Marcianise. Di fronte alle fermezza dell’azienda che non vuole in alcun modo retrocedere dalla decisione di licenziare 190 dipendenti, e alla scadenza della deadline – il prossimo 31 gennaio – per iniziare ad inviare le lettere di licenziamento, i lavoratori dello stabilimento di Marcianise della multinazionale americana Jabil scelgono la strada quasi obbligata dello sciopero ad oltranza e del presidio permanente fuori ai cancelli del sito.
Un modo per provare ad alzare ancora l’attenzione su una vertenza che si trascina da anni e che sembra senza sbocco, dopo che anche ieri al Ministero dello sviluppo economico la Jabil ha risposto picche ai ripetuti solleciti della sottosegretaria Fausta Bergamotto e della Regione Campania affinchè accettasse un ulteriore mese di cassa integrazione per dar tempo di trovare soluzioni alternative e concrete ai licenziamenti.

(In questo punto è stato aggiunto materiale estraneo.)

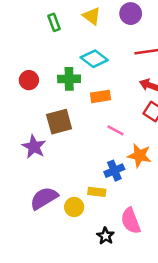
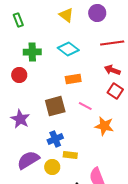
green rectangle: (54, 22) -> (18, 20), moved
green cross: (69, 79) -> (32, 52), moved
red circle: (29, 80) -> (19, 75), moved
brown square: (59, 122) -> (55, 106), moved
blue cross: (114, 171) -> (55, 139), moved

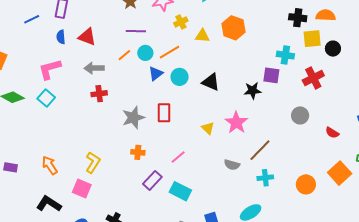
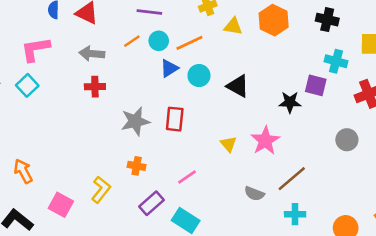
black cross: (298, 18) -> (327, 20), moved
yellow L-shape: (93, 162) -> (101, 190), moved

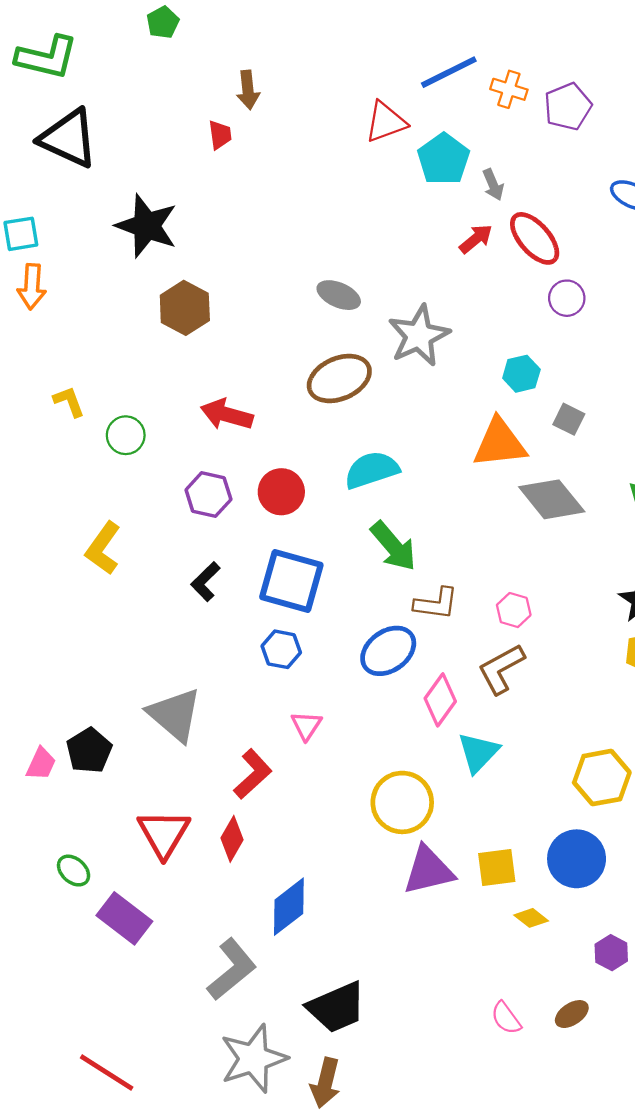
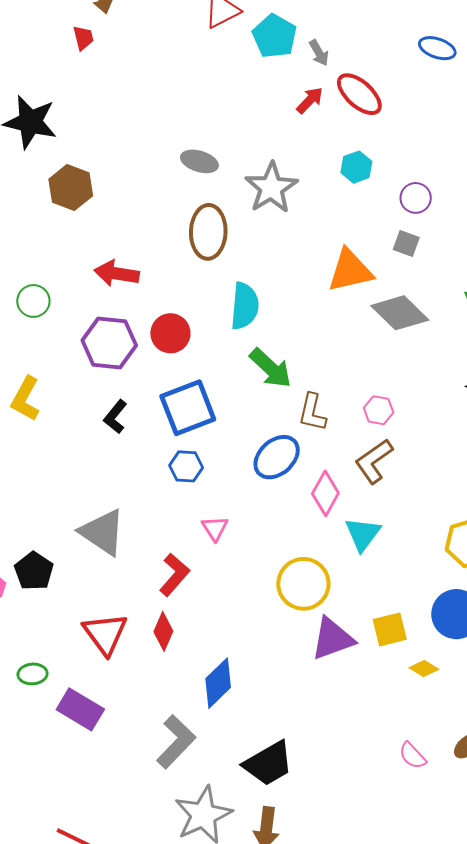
purple circle: (567, 298) -> (416, 198), moved
cyan hexagon: (521, 374) -> (356, 167), moved
brown ellipse: (339, 378) -> (208, 232), turned -58
cyan semicircle: (372, 470) -> (245, 306), turned 120
purple hexagon: (208, 495) -> (109, 343), size x1.4
blue square: (291, 581) -> (188, 408), turned -30
brown L-shape: (436, 604) -> (312, 412), turned 102
green ellipse: (74, 871) -> (33, 674), turned -40

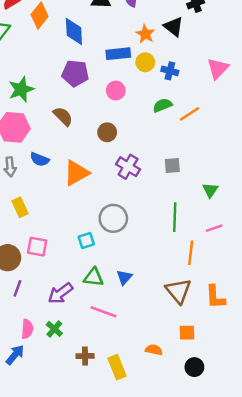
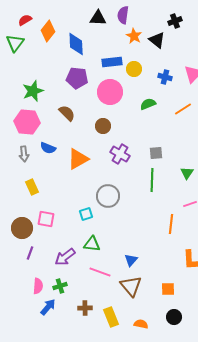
orange star: (145, 34) -> (134, 36), moved
blue cross: (170, 71) -> (165, 77), moved
pink circle: (116, 91) -> (110, 92), size x1.6
orange line: (189, 114) -> (183, 109), moved
green line: (175, 217) -> (152, 180), moved
blue triangle: (124, 277) -> (131, 260), moved
brown triangle: (178, 291) -> (131, 286), moved
green cross: (54, 329) -> (60, 286), turned 32
orange semicircle: (154, 350) -> (141, 324), moved
blue arrow: (15, 355) -> (48, 307), moved

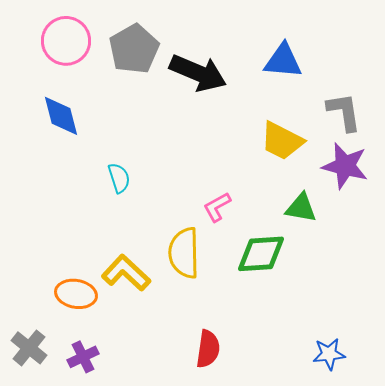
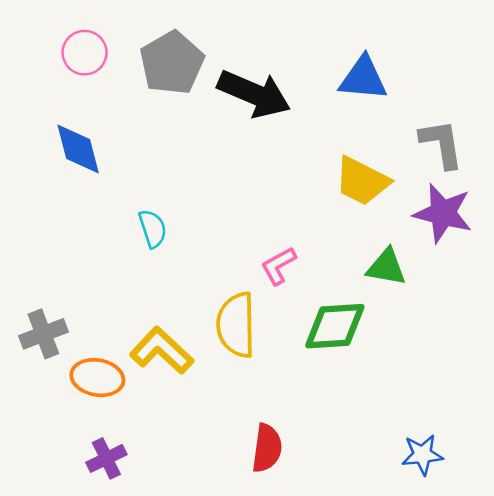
pink circle: (66, 41) -> (85, 53), size x0.7
gray cross: (29, 348) -> (43, 334), moved, turned 30

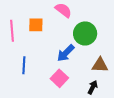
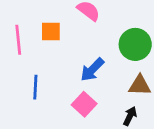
green circle: (85, 33) -> (135, 44), moved

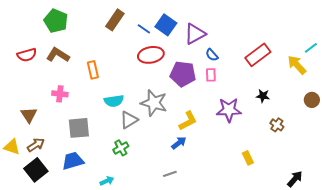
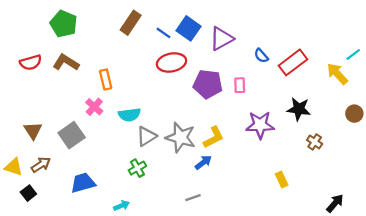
blue semicircle: (212, 55) -> (261, 56), moved
pink cross: (60, 94) -> (94, 107), moved, turned 35
black star: (263, 96) -> (299, 109), size x1.5
gray star: (154, 103) -> (181, 137), moved
gray square: (79, 128) -> (72, 135), moved, turned -30
black square: (36, 170) -> (28, 193), moved, size x0.6

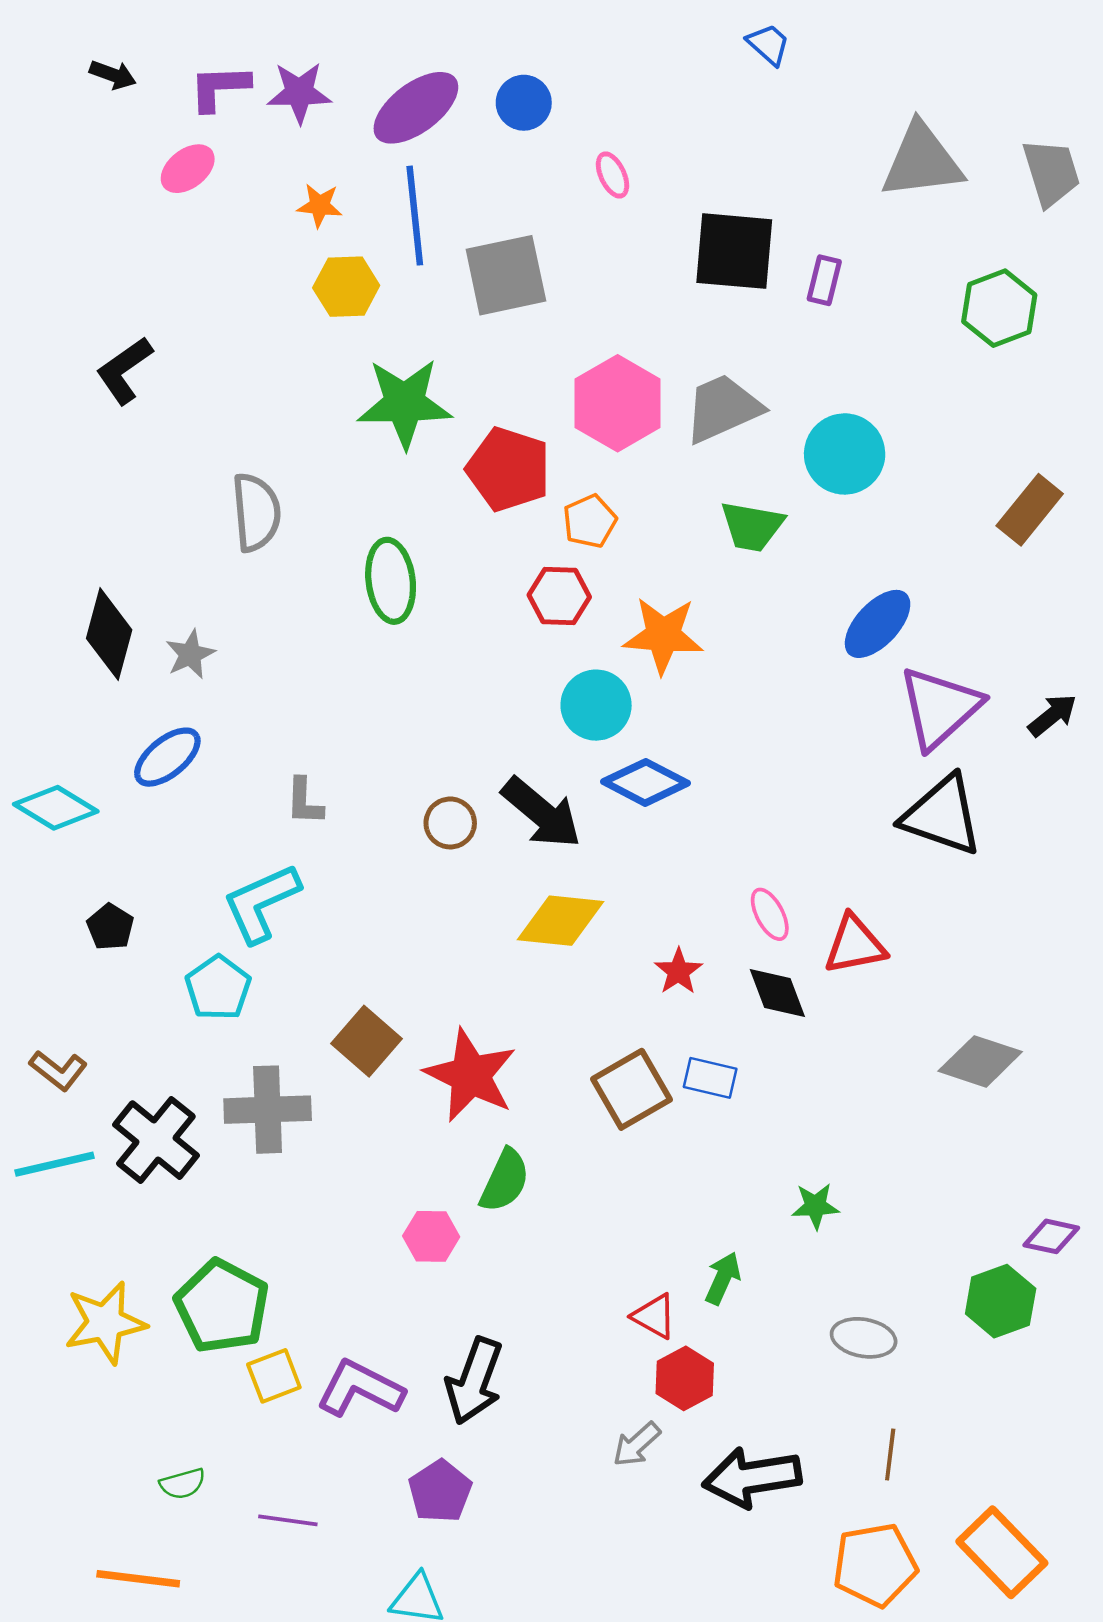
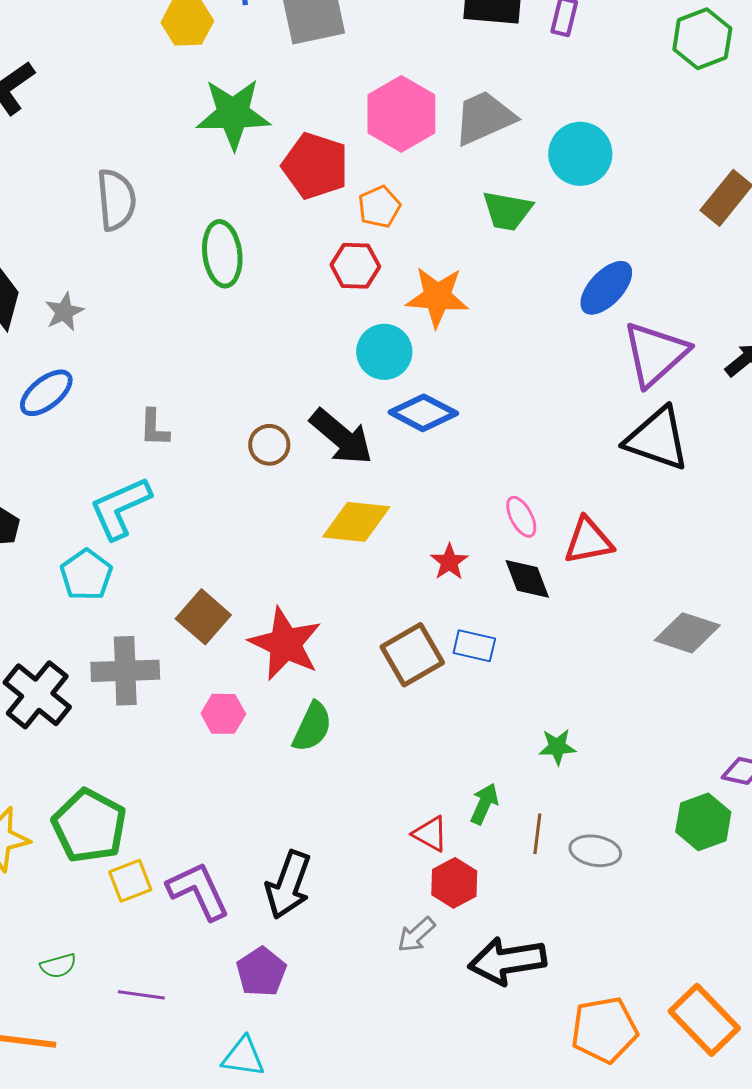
pink hexagon: (431, 1236) -> (223, 714), moved
purple L-shape: (360, 1389) -> (198, 891), turned 38
brown line: (890, 1455) -> (537, 834), moved

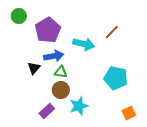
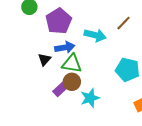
green triangle: (61, 72) -> (72, 64), size x1.5
purple rectangle: (47, 111) -> (61, 89), moved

Le segreterie nazionali dei sindacati dei metalmeccanici Fiom-Cgil, Fim-Cisl, Uilm e Failms, in una nota relativa al tavolo di ieri, hanno definito la Jabil “arrogante,” parlando anche di “politica inerme”. Alla fine comunque le alternative ai licenziamenti sono sempre le stesse, ovvero i ricollocamenti in altre aziende, operazioni che però in passato non hanno dato frutti positivi, visto che dei 250 ex Jabil passati in Softlab solo una parte è impegnata mentre la restante parte è in cassa integrazione, e ad oggi i dipendenti attendono alcuni stipendi; mentre i 23 ex Jabil riassunti nell’azienda sarda Orefice sono stati licenziati e attualmente disoccupati.
Sul tavolo ci sono le opzioni rappresentate dalla nuova società formata dall’azienda TME di Portico di Caserta e da Invitalia, società del Ministero dell’Economia, disposta ad assumere 140 addetti Jabil sui 190 da licenziare; per gli altri 50, la Jabil ha proposto il ricollocamento nella società Cogepa, che nel casertano lavora per conto dell’Enel, ma tale opzione è stata scartata quasi subito.
In ogni caso i ricollocamenti – per cui vi sarebbero tre finestre a giugno, settembre e dicembre – presuppongono il licenziamento dei 190 lavoratori, che poi dovrebbero entrare in disoccupazione e ricevere la proposta di riassunzione. I sindacati chiedono invece il ritiro o la sospensione della procedura di licenziamento come pre-condizione per trattare eventuali soluzioni alternative.